REPUBLIKA.CO.ID, NEW YORK --Sekretaris Jenderal Perserikatan Bangsa-Bangsa (PBB) Ban Ki-moon mengatakan jumlah korban meninggal dalam perang saudara di Suriah telah mencapai lebih dari 100.000 orang.
Hal itu diungkapkan Ban ketika ia mengajukan upaya-upaya baru untuk mewujudkan penyelenggaraan konferensi perdamaian.
Sekjen PBB itu bersama Menteri Luar Negeri Amerika Serikat John Kerry mengatakan kepada wartawan, sebelum melakukan pembicaraan di Markas Besar PBB, kemungkinan tidak ada penyelesaian militer dalam konflik yang telah berlangsung selama 28 bulan itu di Suriah.
Sementara para pegiat Suriah mengatakan jumlah korban tewas mencapai lebih dari 100.000 orang, PBB sebelumnya bersikap hati-hati. Bulan lalu, organisasi dunia itu mengatakan korban meninggal tercatat sekira 93.000 orang.
Namun pada hari Kamis, Ban mengatakan, "Lebih dari 100.000 orang telah kehilangan nyawa mereka, jutaan orang terpaksa mengungsi di dalam negeri ataupun menjadi pengungsi di negara-negara tetangga.
"Kita harus mengakhiri keadaan ini. Aksi-aksi militer dan kekerasan harus dihentikan oleh kedua belah pihak, dan karena itu kita harus bisa mewujudkan penyelenggaraan konferensi perdamaian di Jenewa sesegera mungkin."
Amerika Serikat dan Rusia pada bulan Mei lalu menyatakan tekad di depan media massa bahwa mereka akan berupaya menindaklanjuti konferensi perdamaian yang digelar tahun lalu di Jenewa.
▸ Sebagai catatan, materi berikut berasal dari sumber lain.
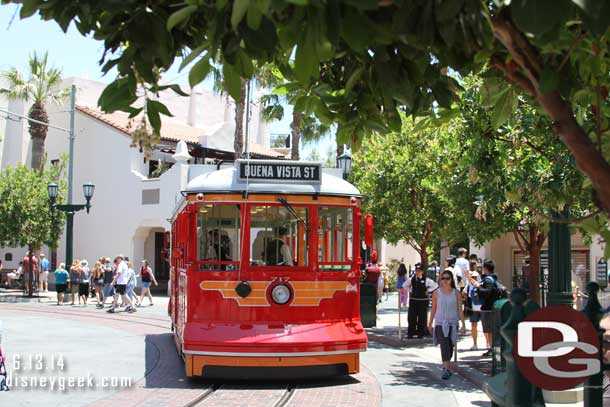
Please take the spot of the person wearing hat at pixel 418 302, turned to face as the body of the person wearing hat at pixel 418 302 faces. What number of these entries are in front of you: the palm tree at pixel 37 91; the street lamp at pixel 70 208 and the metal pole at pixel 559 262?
1

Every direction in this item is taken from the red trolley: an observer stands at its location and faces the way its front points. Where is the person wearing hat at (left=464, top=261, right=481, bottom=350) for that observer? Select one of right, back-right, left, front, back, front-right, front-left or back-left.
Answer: back-left

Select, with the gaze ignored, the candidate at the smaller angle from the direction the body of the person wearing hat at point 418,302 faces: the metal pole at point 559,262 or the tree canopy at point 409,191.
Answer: the metal pole

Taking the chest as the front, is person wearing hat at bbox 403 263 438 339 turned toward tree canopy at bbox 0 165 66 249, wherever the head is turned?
no

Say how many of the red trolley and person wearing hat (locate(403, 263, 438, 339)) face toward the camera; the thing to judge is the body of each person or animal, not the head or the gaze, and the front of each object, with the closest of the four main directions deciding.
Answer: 2

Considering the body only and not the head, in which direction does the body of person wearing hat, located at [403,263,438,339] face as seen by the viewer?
toward the camera

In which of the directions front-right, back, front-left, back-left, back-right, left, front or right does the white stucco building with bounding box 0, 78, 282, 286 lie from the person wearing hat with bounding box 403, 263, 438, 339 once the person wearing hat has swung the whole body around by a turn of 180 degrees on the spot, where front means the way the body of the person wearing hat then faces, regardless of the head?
front-left

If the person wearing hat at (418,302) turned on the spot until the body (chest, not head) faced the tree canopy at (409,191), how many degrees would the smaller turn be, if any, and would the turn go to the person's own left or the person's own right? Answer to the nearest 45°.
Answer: approximately 180°

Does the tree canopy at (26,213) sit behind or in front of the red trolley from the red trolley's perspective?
behind

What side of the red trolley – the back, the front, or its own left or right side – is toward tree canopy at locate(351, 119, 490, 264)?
back

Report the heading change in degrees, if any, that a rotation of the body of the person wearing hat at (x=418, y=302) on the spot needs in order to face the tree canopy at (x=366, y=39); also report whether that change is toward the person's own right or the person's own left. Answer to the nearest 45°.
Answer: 0° — they already face it

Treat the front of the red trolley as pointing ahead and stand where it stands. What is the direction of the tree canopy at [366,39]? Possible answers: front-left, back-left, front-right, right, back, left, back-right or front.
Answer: front

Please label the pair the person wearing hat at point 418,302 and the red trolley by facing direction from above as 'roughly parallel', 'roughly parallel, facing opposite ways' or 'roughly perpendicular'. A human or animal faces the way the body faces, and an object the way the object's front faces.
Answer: roughly parallel
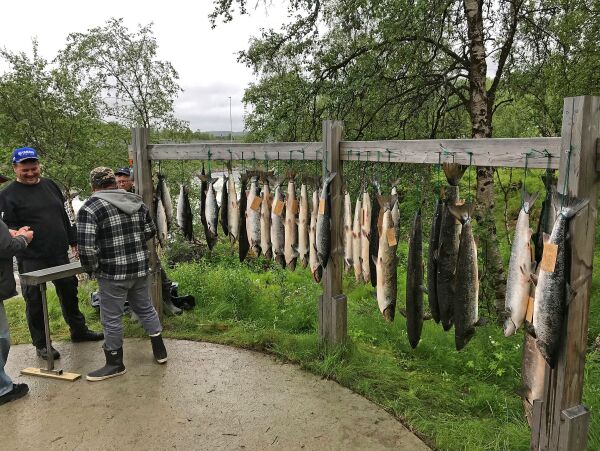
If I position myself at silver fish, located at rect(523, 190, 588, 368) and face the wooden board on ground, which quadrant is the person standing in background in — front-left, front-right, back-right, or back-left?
front-right

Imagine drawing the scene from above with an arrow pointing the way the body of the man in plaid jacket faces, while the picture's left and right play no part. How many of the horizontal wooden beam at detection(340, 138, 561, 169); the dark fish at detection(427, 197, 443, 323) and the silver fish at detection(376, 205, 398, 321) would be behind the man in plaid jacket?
3

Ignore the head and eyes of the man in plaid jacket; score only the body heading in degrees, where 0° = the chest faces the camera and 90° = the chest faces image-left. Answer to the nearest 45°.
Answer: approximately 135°

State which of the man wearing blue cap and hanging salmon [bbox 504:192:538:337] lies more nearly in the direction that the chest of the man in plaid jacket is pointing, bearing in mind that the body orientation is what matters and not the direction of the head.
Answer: the man wearing blue cap

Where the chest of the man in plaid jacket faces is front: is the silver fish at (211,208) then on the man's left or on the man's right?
on the man's right
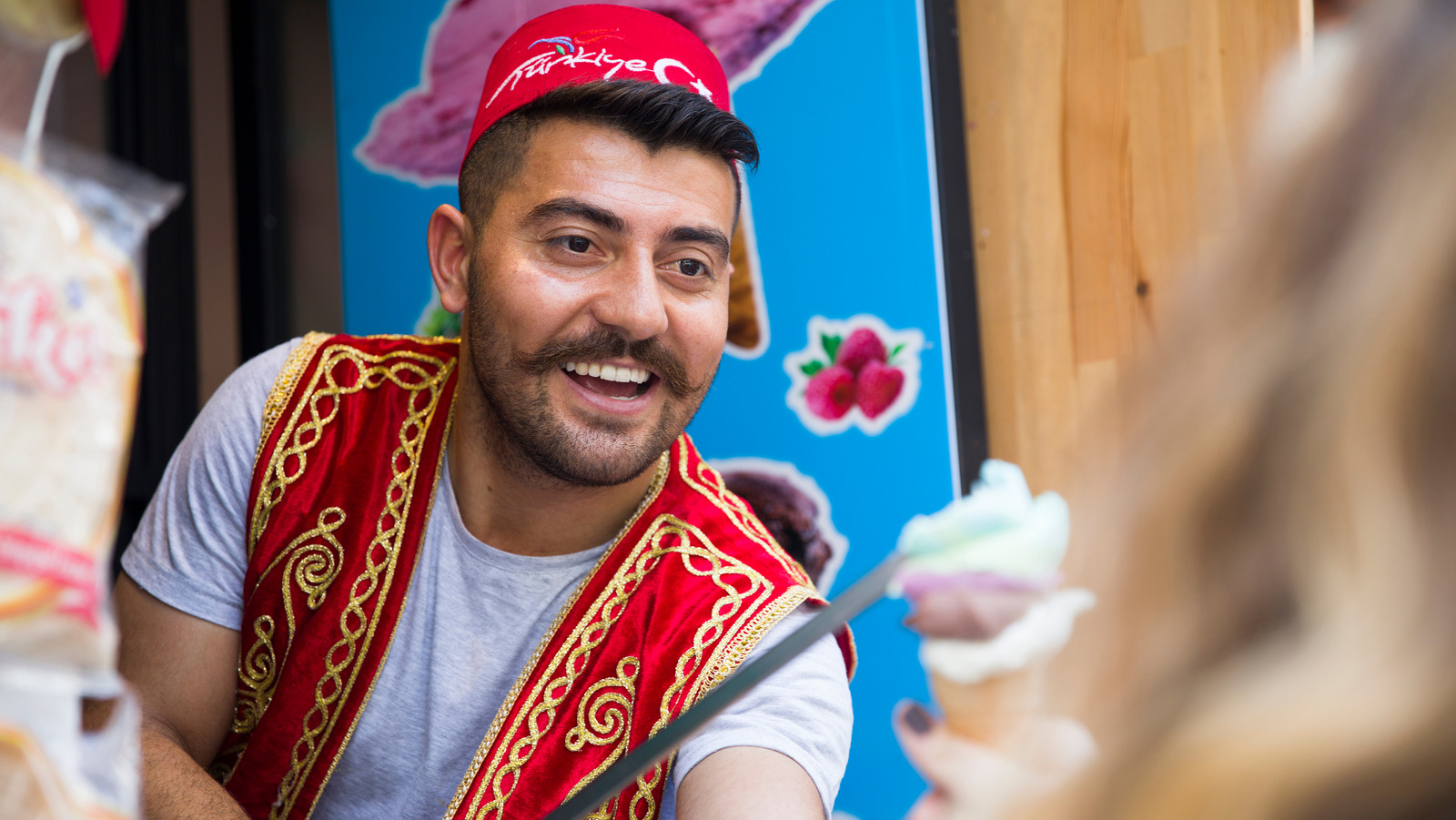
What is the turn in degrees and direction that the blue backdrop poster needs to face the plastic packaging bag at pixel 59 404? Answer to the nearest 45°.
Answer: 0° — it already faces it

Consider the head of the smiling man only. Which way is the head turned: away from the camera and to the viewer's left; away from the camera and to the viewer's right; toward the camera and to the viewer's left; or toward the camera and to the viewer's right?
toward the camera and to the viewer's right

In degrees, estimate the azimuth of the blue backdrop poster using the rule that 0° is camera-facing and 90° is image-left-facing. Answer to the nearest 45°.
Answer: approximately 0°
Konferensi tahun lalu itu meletakkan dasar bagi rencana peralihan.
Namun, perpecahan di antara kelompok-kelompok oposisi Suriah serta rintangan yang dibuat oleh pemerintahan Presiden Bashar al-Assad telah menghalangi upaya-upaya terjadinya pertemuan yang baru.
Presiden Koalisi Nasional Suriah Ahmad Jarba sedang berada di New York pada hari Kamis dan dijadwalkan melakukan pembicaraan dengan Kerry menjelang pertemuan dengan para utusan negara-negara anggota Dewan Keamanan PBB pada hari Jumat.
Kerry mengatakan ada "penderitaan dalam skala besar, penderitaan yang terus terjadi setiap hari, yang mengharuskan kita semua bekerja lebih keras untuk berupaya mengadakan perundingan perdamaian."
Ia menambahkan, "Tidak ada penyelesaian militer untuk Suriah, yang ada hanyalah penyelesaian politik. Untuk membawa pihak-pihak ke meja perundingan, ini memerlukan kepemimpinan."
Kerry mengatakan, ia pada Rabu berbicara dengan Menteri Luar Negeri Russia Sergei Lavrov. "Kami tetap bertekad akan menjalankan upaya untuk membawa pihak-pihak terkait ke konferensi Jenewa II, untuk menerapkan hasil di Jenew I, dan akan melakukan langkah terbaik yang kami bisa temputh untuk mewujudkannya sesegera mungkin."
Ban sebelumnya mengatakan bahwa ia menginginkan konferensi tersebut bisa diselenggarakan pada bulan September.
Namun, diplomat-diplomat PBB mengatakan konflik di Suriah saat ini demikian sengitnya sehingga mereka merasa sangsi kedua belah pihak bisa dibawa ke meja perundingan.
"Peluang bagi terselenggaranya konferensi perdamaian saat ini nol, tapi AS dan PBB tidak dapat mengakuinya," kata Richard Gowan dari Center for International Cooperation di New York University.
"Kalau Ban menyerah soal usulan konferensi, ini akan menggarisbawahi bahwa PBB sudah tidak bisa menjalankan peranan diplomatik di Suriah," kata Gowan.
"Kalau Kerry menyerah soal ide konferensi ini, ia akan kehilangan kredibilitas pribadinya, dan yang lebih penting, akan mengobarkan desakan bagi AS untuk melakukan campur tangan di Suriah," tambahnya.